- _Records provided_

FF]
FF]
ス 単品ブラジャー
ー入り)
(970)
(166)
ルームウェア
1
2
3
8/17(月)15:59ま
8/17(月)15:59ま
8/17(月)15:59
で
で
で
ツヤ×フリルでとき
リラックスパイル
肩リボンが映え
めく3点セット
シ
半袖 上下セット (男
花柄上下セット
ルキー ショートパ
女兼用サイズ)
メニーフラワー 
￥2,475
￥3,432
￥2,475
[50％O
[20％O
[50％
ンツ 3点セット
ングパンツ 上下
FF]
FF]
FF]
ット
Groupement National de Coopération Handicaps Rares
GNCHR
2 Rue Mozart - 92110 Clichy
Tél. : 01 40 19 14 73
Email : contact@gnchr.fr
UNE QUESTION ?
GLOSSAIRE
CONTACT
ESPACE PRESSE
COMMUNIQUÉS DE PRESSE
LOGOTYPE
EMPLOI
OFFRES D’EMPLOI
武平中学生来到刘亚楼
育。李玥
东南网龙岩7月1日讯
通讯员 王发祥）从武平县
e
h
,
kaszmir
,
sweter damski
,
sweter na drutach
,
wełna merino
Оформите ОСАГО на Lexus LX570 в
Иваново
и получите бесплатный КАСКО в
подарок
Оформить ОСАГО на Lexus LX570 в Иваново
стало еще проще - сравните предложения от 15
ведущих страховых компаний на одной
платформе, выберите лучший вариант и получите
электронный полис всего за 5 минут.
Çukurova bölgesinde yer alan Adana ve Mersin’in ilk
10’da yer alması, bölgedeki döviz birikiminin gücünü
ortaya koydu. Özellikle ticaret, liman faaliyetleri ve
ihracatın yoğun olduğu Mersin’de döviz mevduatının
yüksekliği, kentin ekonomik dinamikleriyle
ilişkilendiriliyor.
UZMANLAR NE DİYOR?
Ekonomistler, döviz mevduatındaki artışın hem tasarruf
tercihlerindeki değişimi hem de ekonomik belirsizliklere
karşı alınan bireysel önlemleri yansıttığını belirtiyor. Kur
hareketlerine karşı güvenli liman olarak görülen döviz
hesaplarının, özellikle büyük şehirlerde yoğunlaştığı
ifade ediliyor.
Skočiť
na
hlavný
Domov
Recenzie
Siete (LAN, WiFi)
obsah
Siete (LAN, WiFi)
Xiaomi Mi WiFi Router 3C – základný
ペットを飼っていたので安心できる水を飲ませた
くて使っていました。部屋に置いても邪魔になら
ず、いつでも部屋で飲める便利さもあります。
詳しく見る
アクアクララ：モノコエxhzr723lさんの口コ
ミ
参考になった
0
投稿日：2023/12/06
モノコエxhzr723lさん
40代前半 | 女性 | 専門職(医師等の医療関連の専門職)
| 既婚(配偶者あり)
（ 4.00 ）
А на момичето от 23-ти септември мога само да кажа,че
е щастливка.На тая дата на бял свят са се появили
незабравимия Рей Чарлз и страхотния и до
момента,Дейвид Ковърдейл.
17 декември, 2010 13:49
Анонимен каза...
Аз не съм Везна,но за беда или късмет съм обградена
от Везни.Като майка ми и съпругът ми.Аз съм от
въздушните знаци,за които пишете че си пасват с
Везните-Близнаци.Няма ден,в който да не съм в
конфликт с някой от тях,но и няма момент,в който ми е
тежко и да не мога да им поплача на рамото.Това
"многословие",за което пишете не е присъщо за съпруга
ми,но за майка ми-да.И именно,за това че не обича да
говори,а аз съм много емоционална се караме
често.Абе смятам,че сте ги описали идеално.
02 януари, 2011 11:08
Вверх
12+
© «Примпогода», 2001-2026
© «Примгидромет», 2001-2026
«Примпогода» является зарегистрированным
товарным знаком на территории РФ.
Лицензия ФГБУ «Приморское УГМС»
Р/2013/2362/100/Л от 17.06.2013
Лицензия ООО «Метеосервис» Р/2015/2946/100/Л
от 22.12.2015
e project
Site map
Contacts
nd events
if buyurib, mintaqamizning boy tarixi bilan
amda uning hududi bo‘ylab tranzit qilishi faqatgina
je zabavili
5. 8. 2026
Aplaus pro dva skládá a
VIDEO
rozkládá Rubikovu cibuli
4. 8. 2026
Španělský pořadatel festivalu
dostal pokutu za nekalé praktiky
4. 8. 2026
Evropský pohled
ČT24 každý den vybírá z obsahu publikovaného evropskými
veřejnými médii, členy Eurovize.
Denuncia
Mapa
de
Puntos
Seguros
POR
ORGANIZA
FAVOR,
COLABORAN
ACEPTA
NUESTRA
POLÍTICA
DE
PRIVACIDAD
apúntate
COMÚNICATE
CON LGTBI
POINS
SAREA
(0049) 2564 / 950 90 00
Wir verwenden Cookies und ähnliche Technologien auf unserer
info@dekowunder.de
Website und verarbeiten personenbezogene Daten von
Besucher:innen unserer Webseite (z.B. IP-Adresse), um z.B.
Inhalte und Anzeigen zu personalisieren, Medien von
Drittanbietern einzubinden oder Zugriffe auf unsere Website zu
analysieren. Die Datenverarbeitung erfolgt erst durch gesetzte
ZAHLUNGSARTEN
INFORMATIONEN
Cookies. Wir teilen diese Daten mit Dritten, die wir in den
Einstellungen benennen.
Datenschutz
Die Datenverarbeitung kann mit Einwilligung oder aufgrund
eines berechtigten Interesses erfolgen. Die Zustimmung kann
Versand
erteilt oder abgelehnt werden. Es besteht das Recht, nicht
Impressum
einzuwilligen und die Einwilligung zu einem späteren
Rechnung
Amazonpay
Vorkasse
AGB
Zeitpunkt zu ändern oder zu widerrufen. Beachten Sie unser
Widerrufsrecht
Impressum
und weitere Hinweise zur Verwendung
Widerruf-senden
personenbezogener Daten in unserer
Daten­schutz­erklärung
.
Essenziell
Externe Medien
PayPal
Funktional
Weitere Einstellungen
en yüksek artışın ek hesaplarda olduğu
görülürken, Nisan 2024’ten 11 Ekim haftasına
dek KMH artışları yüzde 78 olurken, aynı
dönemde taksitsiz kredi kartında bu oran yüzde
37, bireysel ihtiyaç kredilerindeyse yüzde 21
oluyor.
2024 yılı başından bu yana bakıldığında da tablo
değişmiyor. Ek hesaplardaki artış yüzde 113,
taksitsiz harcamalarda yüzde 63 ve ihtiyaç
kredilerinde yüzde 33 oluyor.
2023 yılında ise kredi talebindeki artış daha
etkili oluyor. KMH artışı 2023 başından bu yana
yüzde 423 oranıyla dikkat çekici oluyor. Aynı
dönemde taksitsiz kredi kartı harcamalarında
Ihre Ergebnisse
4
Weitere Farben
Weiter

- _Action item_
Retype the records above, but only those lines that fall between the line containing "Daten­schutz­erklärung" and the line containing "kredilerinde yüzde 33 oluyor.", with both of those lines included, exactly as written.

- _Final answer_
Daten­schutz­erklärung
.
Essenziell
Externe Medien
PayPal
Funktional
Weitere Einstellungen
en yüksek artışın ek hesaplarda olduğu
görülürken, Nisan 2024’ten 11 Ekim haftasına
dek KMH artışları yüzde 78 olurken, aynı
dönemde taksitsiz kredi kartında bu oran yüzde
37, bireysel ihtiyaç kredilerindeyse yüzde 21
oluyor.
2024 yılı başından bu yana bakıldığında da tablo
değişmiyor. Ek hesaplardaki artış yüzde 113,
taksitsiz harcamalarda yüzde 63 ve ihtiyaç
kredilerinde yüzde 33 oluyor.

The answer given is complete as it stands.